◆ **Directions for this task**:
In each line of the data below, substitute "processed" for "developed" and write the lines out again with nothing else changed.

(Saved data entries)

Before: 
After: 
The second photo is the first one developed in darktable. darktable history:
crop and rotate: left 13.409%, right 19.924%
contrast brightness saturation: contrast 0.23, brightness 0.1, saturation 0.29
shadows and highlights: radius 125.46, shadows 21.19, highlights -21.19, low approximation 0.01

◆ **The response**:
Before: 
After: 
The second photo is the first one processed in darktable. darktable history:
crop and rotate: left 13.409%, right 19.924%
contrast brightness saturation: contrast 0.23, brightness 0.1, saturation 0.29
shadows and highlights: radius 125.46, shadows 21.19, highlights -21.19, low approximation 0.01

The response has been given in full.